# DESCRIPTION OF THE TASK
Provide only the number of lines in the records below that contain "text".

(Structured page parsing data)
####

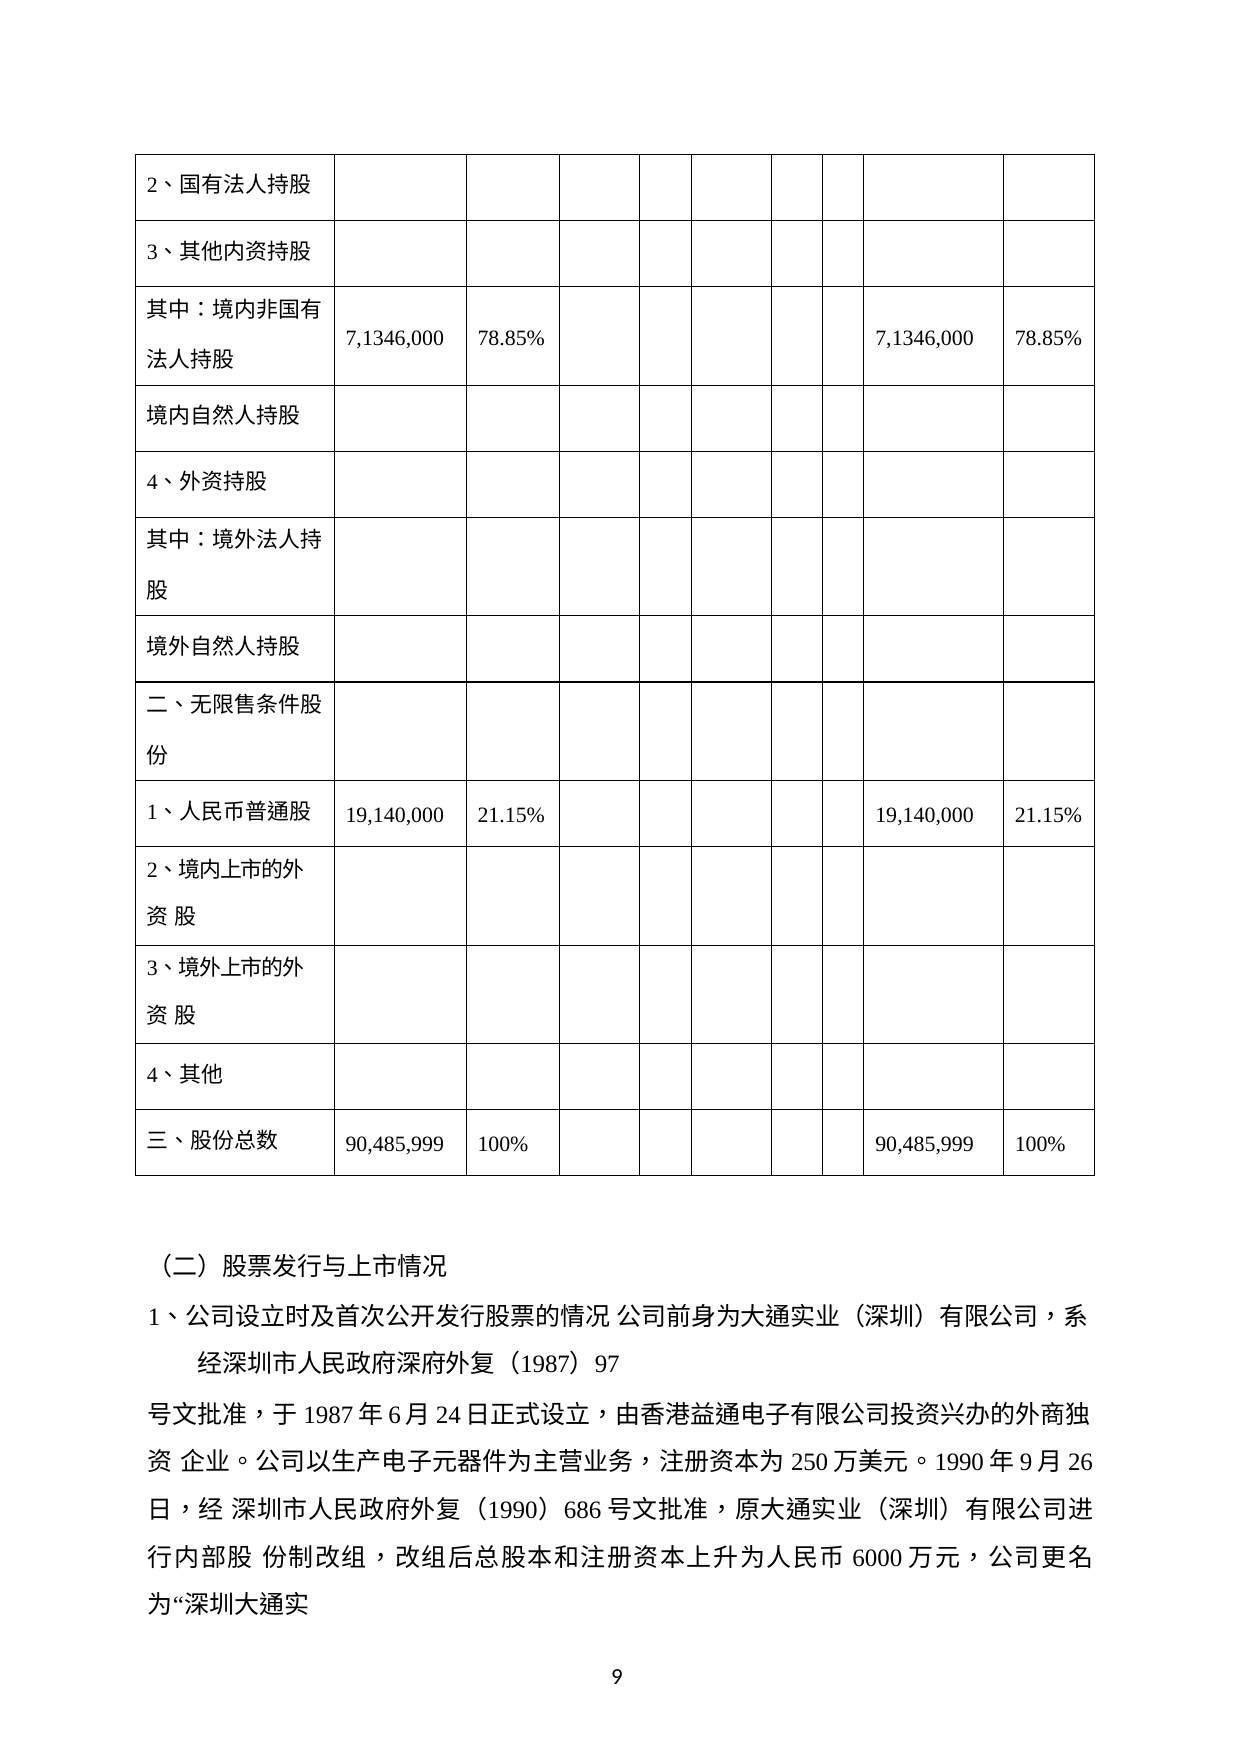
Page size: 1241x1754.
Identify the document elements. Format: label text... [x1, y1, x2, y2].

table_cell [467, 616, 559, 681]
table_cell [772, 1044, 822, 1109]
table_header [864, 155, 1003, 220]
table_cell [560, 1110, 639, 1175]
table_cell [640, 847, 691, 944]
table_header [1004, 155, 1094, 220]
table_cell [467, 386, 559, 451]
table_cell [823, 386, 863, 451]
table_cell [335, 221, 466, 286]
table_cell [640, 616, 691, 681]
table_cell 2、境内上市的外资 股 [136, 847, 334, 944]
table_cell 其中：境内非国有 法人持股 [136, 287, 334, 384]
table_cell 90,485,999 [335, 1110, 466, 1175]
table_cell [772, 287, 822, 384]
table_cell [692, 946, 771, 1043]
table_header [560, 155, 639, 220]
table_cell 21.15% [1004, 781, 1094, 846]
table_header [772, 155, 822, 220]
table_cell [823, 616, 863, 681]
table_cell 78.85% [467, 287, 559, 384]
table_cell 78.85% [1004, 287, 1094, 384]
table_cell [864, 221, 1003, 286]
table_cell [692, 518, 771, 615]
table_cell [640, 518, 691, 615]
table_cell [467, 452, 559, 517]
table_cell [864, 847, 1003, 944]
table_cell [692, 616, 771, 681]
table_cell [335, 518, 466, 615]
table_cell [772, 1110, 822, 1175]
table_cell [467, 683, 559, 780]
table_cell 4、外资持股 [136, 452, 334, 517]
table_cell [467, 946, 559, 1043]
table_cell [692, 386, 771, 451]
table_cell [560, 847, 639, 944]
table_cell [335, 847, 466, 944]
table_cell [560, 683, 639, 780]
table_cell 三、股份总数 [136, 1110, 334, 1175]
table_cell 19,140,000 [335, 781, 466, 846]
table_cell [467, 1044, 559, 1109]
table_cell [823, 683, 863, 780]
table_header [692, 155, 771, 220]
table_cell [640, 452, 691, 517]
table_cell [823, 287, 863, 384]
table_cell [864, 946, 1003, 1043]
table_cell [560, 287, 639, 384]
table_cell [823, 847, 863, 944]
table_cell [823, 781, 863, 846]
table_cell 21.15% [467, 781, 559, 846]
table_header 2、国有法人持股 [136, 155, 334, 220]
table_cell [772, 386, 822, 451]
table_cell [772, 683, 822, 780]
table_cell 100% [467, 1110, 559, 1175]
text 1、公司设立时及首次公开发行股票的情况 公司前身为大通实业（深圳）有限公司，系经深圳市人民政府深府外复（1987）97 [148, 1298, 1109, 1380]
table_cell [692, 221, 771, 286]
table_cell [335, 452, 466, 517]
table_cell [692, 781, 771, 846]
table_cell [335, 616, 466, 681]
table_cell [823, 452, 863, 517]
table_cell 3、境外上市的外资 股 [136, 946, 334, 1043]
table_cell [640, 221, 691, 286]
table_cell 4、其他 [136, 1044, 334, 1109]
table_cell [692, 1044, 771, 1109]
table_cell [1004, 518, 1094, 615]
table_cell [864, 616, 1003, 681]
table_cell [640, 287, 691, 384]
table_cell [772, 518, 822, 615]
table_cell [1004, 1044, 1094, 1109]
table_cell [560, 1044, 639, 1109]
table_cell [772, 221, 822, 286]
table_cell [560, 518, 639, 615]
table_cell [1004, 683, 1094, 780]
table_cell [823, 221, 863, 286]
table_cell [1004, 616, 1094, 681]
table_cell [692, 683, 771, 780]
table_cell [560, 616, 639, 681]
table_cell 其中：境外法人持 股 [136, 518, 334, 615]
table_cell 7,1346,000 [864, 287, 1003, 384]
table_cell [467, 847, 559, 944]
table_cell [1004, 946, 1094, 1043]
table_cell [640, 946, 691, 1043]
table_cell [772, 847, 822, 944]
table_header [823, 155, 863, 220]
table_cell 二、无限售条件股 份 [136, 683, 334, 780]
table_cell [864, 683, 1003, 780]
table_cell [560, 946, 639, 1043]
table_cell 1、人民币普通股 [136, 781, 334, 846]
table_cell [335, 1044, 466, 1109]
table_cell [823, 946, 863, 1043]
table_cell [772, 946, 822, 1043]
table_cell [692, 847, 771, 944]
table_cell [864, 452, 1003, 517]
table_cell [1004, 386, 1094, 451]
table_cell 90,485,999 [864, 1110, 1003, 1175]
table_cell [560, 221, 639, 286]
table_cell [772, 452, 822, 517]
table_cell 7,1346,000 [335, 287, 466, 384]
table_header [640, 155, 691, 220]
table_cell [692, 1110, 771, 1175]
text 号文批准，于1987年6月24日正式设立，由香港益通电子有限公司投资兴办的外商独资 企业。公司以生产电子元器件为主营业务，注册资本为250万美元。1990年9月26日，经 深圳市人民政府外复（1990）686号文批准，原大通实业（深圳）有限公司进行内部股 份制改组，改组后总股本和注册资本上升为人民币6000万元，公司更名为“深圳大通实 [148, 1396, 1093, 1621]
table_cell [772, 616, 822, 681]
table_cell [335, 683, 466, 780]
table_header [467, 155, 559, 220]
table_cell [467, 221, 559, 286]
table_cell [864, 1044, 1003, 1109]
table_cell [640, 781, 691, 846]
table_cell [1004, 847, 1094, 944]
table_cell [864, 386, 1003, 451]
table_header [335, 155, 466, 220]
table_cell 境内自然人持股 [136, 386, 334, 451]
table_cell [640, 1044, 691, 1109]
table_cell [1004, 221, 1094, 286]
table_cell [560, 386, 639, 451]
table_cell [823, 518, 863, 615]
table_cell [1004, 452, 1094, 517]
table_cell [640, 683, 691, 780]
table_cell [823, 1110, 863, 1175]
table_cell 3、其他内资持股 [136, 221, 334, 286]
table_cell [640, 386, 691, 451]
table_cell [560, 452, 639, 517]
table_cell [335, 386, 466, 451]
table_cell 100% [1004, 1110, 1094, 1175]
text （二）股票发行与上市情况 [148, 1248, 1109, 1282]
table_cell [823, 1044, 863, 1109]
table_cell [335, 946, 466, 1043]
table_cell [772, 781, 822, 846]
table_cell [640, 1110, 691, 1175]
table_cell [560, 781, 639, 846]
table_cell [467, 518, 559, 615]
table_cell 19,140,000 [864, 781, 1003, 846]
table_cell 境外自然人持股 [136, 616, 334, 681]
table_cell [692, 287, 771, 384]
table_cell [864, 518, 1003, 615]
table_cell [692, 452, 771, 517]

####

# EXERCISE RESPONSE
4